Work request:
Write out, word for word, every line in the data below from the one containing "5: (270, 111, 0.65)" to the one containing "16: (209, 45, 0.65)", both of them included.

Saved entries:
########################################
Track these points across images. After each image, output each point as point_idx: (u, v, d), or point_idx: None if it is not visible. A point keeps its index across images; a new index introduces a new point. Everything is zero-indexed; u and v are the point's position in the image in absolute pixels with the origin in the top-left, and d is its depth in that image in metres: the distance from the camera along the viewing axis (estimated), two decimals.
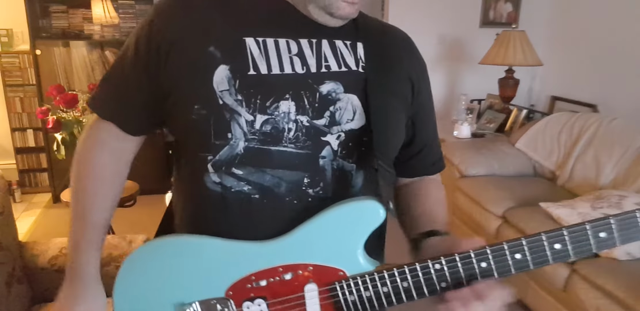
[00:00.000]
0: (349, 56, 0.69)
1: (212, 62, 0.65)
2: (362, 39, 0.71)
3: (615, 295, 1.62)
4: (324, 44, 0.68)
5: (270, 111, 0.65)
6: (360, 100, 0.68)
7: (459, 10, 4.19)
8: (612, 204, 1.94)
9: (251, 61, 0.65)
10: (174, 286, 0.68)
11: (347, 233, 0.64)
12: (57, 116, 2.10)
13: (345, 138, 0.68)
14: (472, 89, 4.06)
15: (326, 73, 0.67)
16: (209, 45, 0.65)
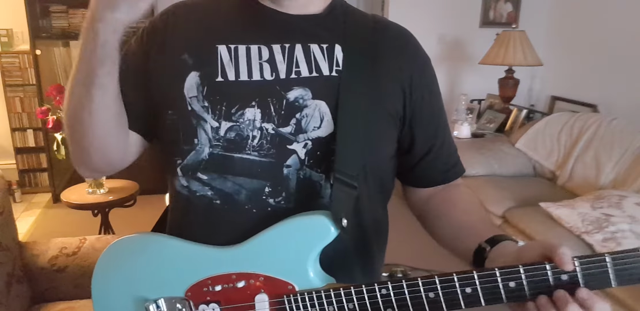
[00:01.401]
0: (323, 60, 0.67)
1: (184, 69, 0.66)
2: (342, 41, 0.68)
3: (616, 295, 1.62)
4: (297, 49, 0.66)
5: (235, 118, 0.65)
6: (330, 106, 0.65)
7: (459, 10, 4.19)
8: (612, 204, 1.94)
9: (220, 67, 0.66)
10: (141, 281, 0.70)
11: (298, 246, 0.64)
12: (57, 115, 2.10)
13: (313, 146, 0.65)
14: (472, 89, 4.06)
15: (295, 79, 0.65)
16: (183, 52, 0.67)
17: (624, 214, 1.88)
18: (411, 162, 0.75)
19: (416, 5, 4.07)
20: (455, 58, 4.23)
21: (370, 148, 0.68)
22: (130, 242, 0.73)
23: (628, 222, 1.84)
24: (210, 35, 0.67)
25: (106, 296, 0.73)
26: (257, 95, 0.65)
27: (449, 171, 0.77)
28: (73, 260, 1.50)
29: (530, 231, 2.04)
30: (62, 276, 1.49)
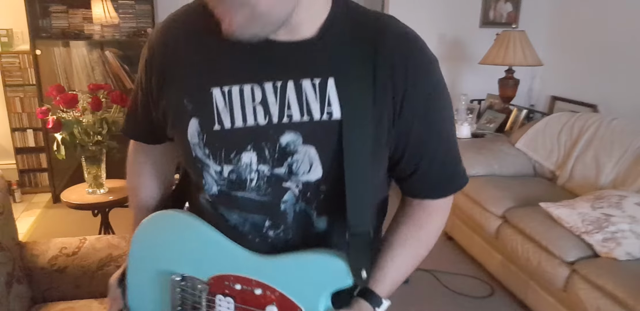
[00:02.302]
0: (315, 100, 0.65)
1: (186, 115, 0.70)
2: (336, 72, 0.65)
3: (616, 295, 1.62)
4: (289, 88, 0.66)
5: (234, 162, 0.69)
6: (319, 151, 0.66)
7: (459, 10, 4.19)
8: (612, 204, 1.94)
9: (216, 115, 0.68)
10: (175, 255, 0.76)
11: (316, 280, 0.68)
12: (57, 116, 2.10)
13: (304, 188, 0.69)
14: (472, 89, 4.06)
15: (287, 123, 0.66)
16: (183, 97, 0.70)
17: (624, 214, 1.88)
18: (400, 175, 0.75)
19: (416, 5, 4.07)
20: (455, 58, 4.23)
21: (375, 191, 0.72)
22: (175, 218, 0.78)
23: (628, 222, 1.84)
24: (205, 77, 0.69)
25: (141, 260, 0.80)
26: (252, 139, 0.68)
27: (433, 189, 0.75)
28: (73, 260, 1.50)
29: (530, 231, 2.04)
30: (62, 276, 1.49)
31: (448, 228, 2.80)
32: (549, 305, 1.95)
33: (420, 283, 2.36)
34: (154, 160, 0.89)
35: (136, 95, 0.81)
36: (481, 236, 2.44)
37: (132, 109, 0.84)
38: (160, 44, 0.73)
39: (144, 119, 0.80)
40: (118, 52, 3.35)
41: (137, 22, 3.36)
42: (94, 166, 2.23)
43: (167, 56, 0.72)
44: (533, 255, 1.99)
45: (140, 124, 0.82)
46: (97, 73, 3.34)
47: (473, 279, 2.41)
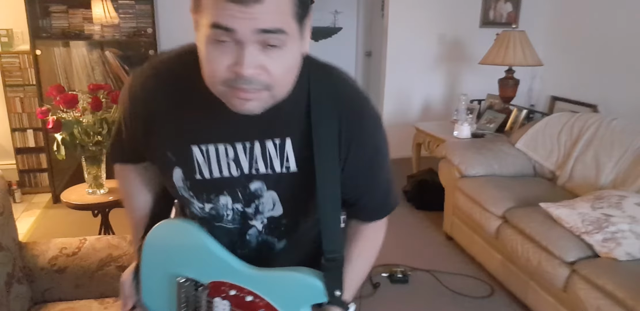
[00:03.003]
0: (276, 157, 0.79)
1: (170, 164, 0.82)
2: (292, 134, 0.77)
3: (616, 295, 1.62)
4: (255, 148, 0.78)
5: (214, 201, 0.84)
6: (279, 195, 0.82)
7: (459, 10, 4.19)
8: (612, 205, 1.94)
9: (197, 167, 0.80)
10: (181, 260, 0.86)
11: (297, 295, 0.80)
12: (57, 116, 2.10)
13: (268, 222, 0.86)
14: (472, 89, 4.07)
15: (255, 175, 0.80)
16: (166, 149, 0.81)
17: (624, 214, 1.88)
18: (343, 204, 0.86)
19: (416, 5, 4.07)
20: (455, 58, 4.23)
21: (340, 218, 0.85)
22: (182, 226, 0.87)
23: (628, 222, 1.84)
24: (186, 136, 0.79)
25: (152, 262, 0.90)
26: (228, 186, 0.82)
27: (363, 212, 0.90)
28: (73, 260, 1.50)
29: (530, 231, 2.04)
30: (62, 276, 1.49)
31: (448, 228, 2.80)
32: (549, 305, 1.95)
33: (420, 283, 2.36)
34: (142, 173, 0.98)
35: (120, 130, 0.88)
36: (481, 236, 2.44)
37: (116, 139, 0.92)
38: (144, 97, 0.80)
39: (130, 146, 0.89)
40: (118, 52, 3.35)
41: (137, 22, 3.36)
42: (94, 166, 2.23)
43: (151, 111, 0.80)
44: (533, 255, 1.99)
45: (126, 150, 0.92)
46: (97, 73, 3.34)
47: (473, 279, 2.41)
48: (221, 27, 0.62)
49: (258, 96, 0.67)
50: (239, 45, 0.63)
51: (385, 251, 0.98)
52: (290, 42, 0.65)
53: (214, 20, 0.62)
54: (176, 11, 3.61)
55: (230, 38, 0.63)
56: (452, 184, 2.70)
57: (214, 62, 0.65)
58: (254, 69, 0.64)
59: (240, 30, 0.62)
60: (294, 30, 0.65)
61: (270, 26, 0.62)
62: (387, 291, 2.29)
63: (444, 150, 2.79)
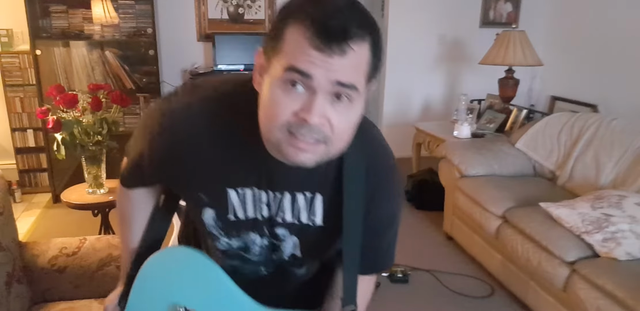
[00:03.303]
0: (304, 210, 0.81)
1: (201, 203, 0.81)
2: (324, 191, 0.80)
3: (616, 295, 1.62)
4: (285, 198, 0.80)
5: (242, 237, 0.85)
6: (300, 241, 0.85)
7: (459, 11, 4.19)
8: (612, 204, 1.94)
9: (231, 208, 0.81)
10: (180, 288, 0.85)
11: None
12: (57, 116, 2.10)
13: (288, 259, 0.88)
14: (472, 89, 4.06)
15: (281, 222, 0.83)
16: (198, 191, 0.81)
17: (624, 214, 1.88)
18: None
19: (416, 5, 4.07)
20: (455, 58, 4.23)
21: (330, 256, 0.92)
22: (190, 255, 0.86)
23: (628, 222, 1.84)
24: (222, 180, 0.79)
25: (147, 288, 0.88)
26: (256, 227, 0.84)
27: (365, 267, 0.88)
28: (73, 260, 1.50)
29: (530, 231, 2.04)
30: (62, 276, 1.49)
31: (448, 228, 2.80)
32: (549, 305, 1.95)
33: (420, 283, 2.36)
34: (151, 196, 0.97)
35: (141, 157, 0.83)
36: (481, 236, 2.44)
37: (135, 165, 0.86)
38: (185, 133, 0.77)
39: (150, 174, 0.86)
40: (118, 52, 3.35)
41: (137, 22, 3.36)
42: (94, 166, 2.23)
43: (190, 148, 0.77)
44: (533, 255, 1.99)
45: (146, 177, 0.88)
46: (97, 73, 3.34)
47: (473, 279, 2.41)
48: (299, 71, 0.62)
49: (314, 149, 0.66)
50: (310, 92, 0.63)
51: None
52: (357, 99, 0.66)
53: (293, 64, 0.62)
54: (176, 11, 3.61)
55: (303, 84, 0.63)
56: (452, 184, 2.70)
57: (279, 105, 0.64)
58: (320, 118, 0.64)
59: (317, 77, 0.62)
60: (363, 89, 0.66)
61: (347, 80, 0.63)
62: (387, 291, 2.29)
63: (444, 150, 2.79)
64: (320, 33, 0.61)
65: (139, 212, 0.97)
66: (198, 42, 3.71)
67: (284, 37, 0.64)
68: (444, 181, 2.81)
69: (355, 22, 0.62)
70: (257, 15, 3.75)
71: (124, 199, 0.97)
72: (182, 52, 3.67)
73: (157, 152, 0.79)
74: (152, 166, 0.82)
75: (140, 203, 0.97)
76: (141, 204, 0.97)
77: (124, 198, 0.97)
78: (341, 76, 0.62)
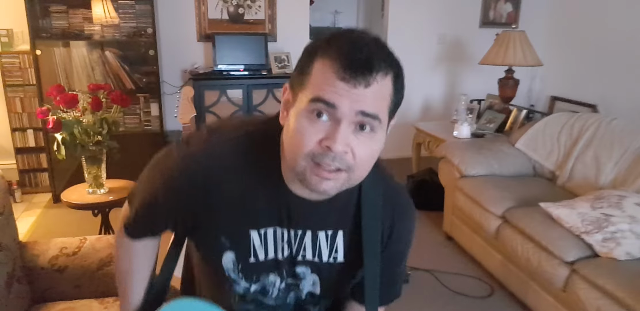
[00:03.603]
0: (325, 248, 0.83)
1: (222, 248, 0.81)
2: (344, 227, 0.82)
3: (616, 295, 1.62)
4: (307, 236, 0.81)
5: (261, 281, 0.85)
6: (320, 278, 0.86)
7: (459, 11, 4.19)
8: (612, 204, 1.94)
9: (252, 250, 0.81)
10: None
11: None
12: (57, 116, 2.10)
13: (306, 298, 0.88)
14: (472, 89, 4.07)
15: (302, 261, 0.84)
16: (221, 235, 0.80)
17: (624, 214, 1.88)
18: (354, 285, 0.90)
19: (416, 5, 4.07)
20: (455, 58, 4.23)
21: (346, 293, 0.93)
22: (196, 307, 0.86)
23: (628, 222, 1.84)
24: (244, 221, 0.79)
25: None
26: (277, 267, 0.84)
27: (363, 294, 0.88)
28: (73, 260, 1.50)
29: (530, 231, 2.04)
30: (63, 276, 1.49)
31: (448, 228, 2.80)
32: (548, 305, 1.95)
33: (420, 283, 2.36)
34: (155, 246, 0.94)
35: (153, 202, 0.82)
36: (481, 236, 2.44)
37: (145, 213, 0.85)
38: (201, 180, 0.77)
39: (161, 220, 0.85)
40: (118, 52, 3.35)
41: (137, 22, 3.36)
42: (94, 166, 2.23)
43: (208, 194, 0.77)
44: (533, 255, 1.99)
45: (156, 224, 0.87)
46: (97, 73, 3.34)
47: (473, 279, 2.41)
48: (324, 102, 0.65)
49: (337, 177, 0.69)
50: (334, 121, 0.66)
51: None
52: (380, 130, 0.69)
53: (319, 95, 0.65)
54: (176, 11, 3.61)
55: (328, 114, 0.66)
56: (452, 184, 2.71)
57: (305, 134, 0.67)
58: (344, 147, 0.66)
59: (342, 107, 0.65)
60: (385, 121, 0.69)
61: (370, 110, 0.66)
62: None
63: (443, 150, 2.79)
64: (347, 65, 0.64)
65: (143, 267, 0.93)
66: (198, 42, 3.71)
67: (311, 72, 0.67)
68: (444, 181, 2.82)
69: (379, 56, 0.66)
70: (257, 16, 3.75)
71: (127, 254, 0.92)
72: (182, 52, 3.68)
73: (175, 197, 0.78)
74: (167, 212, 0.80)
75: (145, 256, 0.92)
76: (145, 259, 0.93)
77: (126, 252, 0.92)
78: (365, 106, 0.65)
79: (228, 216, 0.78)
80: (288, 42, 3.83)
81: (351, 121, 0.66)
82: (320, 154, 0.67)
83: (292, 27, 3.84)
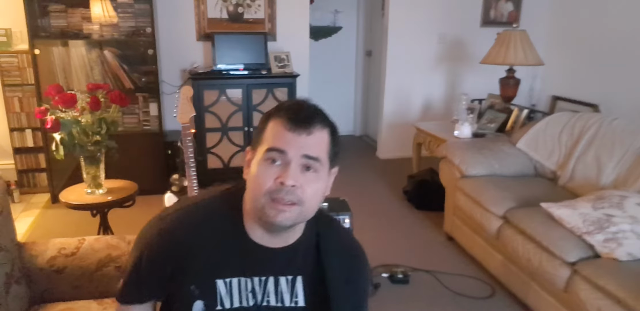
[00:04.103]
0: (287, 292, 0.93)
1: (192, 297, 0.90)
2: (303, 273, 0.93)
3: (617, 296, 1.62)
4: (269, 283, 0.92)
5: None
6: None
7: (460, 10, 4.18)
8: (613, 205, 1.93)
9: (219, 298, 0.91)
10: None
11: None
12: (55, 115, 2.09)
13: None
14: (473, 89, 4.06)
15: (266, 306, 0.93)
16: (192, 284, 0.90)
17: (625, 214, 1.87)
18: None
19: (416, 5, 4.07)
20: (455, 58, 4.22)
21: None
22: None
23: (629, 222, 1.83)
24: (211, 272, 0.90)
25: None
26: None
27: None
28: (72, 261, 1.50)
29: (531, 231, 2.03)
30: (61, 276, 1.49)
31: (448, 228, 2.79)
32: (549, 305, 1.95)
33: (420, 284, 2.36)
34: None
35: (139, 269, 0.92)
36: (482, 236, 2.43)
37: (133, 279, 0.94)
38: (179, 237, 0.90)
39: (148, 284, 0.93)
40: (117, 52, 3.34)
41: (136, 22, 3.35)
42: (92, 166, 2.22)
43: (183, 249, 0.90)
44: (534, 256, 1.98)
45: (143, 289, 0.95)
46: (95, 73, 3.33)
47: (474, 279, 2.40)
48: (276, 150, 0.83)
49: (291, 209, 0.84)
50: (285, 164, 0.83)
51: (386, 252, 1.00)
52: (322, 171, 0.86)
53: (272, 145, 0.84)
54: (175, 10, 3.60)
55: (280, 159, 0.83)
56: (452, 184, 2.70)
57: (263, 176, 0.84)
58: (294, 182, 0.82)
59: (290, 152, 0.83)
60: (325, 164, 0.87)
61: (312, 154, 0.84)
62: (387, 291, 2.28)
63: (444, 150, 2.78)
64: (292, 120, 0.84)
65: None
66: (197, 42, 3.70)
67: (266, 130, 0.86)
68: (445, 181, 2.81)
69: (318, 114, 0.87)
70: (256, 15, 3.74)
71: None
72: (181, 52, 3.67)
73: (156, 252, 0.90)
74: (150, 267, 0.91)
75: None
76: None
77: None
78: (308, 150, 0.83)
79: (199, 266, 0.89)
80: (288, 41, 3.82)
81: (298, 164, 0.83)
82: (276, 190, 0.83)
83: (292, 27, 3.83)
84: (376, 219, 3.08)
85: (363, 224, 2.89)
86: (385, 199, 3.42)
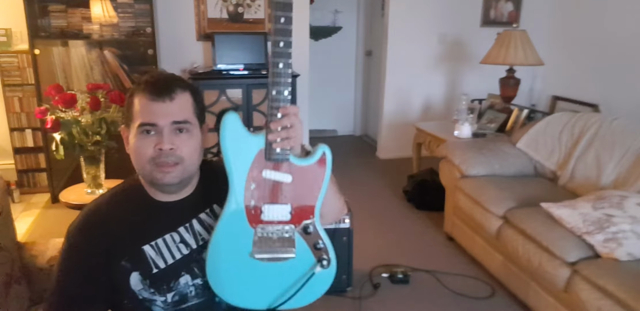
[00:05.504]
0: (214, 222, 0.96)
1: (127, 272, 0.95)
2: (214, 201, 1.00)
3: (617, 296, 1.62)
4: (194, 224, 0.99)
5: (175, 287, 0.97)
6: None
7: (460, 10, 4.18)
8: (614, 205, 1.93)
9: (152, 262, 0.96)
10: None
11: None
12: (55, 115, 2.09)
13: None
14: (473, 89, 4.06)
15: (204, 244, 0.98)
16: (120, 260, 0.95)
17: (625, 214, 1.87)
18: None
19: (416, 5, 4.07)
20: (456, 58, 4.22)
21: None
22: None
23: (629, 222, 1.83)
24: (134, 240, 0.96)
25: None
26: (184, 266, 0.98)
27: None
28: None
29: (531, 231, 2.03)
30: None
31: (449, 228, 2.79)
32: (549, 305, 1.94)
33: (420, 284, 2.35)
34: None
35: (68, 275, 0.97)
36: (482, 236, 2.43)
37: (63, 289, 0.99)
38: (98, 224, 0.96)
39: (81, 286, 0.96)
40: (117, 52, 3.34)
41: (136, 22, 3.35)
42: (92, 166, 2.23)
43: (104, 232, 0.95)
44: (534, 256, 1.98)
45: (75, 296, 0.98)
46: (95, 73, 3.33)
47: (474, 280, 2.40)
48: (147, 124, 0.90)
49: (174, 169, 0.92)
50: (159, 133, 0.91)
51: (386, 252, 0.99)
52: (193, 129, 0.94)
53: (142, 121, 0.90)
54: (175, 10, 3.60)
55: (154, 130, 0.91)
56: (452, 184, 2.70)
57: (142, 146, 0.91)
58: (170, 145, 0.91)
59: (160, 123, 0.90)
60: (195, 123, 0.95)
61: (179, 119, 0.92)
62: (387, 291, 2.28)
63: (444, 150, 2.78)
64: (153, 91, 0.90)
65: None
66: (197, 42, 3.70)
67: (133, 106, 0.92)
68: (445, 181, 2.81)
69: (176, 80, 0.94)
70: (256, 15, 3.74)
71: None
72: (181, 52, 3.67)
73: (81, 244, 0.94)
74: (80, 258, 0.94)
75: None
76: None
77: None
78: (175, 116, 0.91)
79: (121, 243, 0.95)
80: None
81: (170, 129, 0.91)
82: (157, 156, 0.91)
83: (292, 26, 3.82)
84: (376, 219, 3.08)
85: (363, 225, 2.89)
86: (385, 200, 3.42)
########################################
Reply to the task:
5: (270, 111, 0.65)
6: (360, 100, 0.68)
7: (459, 10, 4.19)
8: (612, 204, 1.94)
9: (251, 61, 0.65)
10: (174, 286, 0.68)
11: (347, 233, 0.64)
12: (57, 116, 2.10)
13: (345, 138, 0.68)
14: (472, 89, 4.06)
15: (326, 73, 0.67)
16: (209, 45, 0.65)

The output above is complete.